West Nile virus (WNV), a potentially fatal disease in horses, has been confirmed in two locations in White Swan southwest of Yakima, the state Department of Agriculture announced on Aug. 17.
A five-year-old gelding was euthanized Aug. 15. In a separately reported case, an 11-year-old mare received care from a veterinarian the evening of Aug. 15.
In both cases, the horses showed signs of central nervous system problems. Neither horse was vaccinated for WNV and neither horse had been out of the area recently.
The positive test results were reported to WSDA Aug. 17 by the Washington Animal Disease Diagnostic Laboratory operated by Washington State University in Pullman.
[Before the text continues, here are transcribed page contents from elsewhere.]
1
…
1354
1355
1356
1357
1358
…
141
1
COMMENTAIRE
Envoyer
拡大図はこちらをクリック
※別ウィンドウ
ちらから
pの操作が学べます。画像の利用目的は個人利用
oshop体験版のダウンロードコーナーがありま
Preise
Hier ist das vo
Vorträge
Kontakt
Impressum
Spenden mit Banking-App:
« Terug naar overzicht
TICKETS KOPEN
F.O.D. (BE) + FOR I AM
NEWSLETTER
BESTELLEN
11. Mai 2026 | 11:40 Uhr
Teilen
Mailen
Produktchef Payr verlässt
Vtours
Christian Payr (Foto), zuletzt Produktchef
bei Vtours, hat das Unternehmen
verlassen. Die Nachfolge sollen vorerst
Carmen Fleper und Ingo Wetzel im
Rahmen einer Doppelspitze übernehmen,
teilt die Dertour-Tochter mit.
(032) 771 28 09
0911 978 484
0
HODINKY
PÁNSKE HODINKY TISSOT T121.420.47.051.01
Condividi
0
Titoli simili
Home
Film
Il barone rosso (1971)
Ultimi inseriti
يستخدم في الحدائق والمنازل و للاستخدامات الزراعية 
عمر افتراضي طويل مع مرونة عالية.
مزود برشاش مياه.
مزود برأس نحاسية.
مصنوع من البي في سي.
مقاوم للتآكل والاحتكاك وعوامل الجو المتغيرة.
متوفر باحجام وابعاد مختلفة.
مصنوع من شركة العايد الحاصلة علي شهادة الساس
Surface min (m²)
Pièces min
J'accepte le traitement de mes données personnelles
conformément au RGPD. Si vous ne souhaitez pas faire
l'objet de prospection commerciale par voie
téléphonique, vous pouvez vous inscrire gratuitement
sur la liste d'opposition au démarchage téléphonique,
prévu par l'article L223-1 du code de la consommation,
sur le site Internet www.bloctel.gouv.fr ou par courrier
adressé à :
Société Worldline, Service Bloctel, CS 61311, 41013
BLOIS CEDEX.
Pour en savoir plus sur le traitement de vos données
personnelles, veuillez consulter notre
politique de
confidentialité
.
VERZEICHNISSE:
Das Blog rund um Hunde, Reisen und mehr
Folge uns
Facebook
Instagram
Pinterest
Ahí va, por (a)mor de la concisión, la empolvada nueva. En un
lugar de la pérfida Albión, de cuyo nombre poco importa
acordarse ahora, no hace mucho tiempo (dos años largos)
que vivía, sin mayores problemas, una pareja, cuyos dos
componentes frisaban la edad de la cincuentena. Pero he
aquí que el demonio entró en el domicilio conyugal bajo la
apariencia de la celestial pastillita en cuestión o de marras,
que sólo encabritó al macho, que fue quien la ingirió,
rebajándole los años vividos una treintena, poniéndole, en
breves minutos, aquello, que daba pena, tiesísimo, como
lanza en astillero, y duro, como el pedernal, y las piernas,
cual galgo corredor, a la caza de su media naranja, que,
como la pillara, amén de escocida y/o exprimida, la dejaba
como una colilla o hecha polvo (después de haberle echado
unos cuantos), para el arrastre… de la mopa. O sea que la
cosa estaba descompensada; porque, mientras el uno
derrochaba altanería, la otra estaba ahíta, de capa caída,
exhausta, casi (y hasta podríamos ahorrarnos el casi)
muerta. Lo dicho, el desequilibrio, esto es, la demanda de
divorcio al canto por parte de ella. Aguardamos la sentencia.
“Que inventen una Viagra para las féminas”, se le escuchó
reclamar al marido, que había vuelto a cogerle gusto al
These are the first confirmed cases this year of horses contracting West Nile virus in Washington.
"Horse owners are underestimating the risk that West Nile virus presents to their horses," said Dr. Leonard Eldridge, state veterinarian. "The best ways to protect horses are vaccination and limiting exposure to mosquitoes."
WNV vaccines are currently available and an annual booster shot should be considered prior to the start of the mosquito season.
Last year, six equine cases of WNV were confirmed in the state, five from Yakima County and one in King County.
West Nile virus is spread by the bite of an infected mosquito and can infect people, horses, many types of birds, and other animals. Humans cannot contract WNV through contact with an infected horse. Infected horses do not spread the disease to other horses or animals. Mosquitoes become carriers when they feed on an infected bird.
Many horses and other animals contracting WNV do not become ill and show no symptoms at all. Horses that contract WNV may show signs such as loss of coordination, loss of appetite, confusion, fever, stiffness and muscle weakness, particularly in the hindquarters. About one-third of horses that become ill die.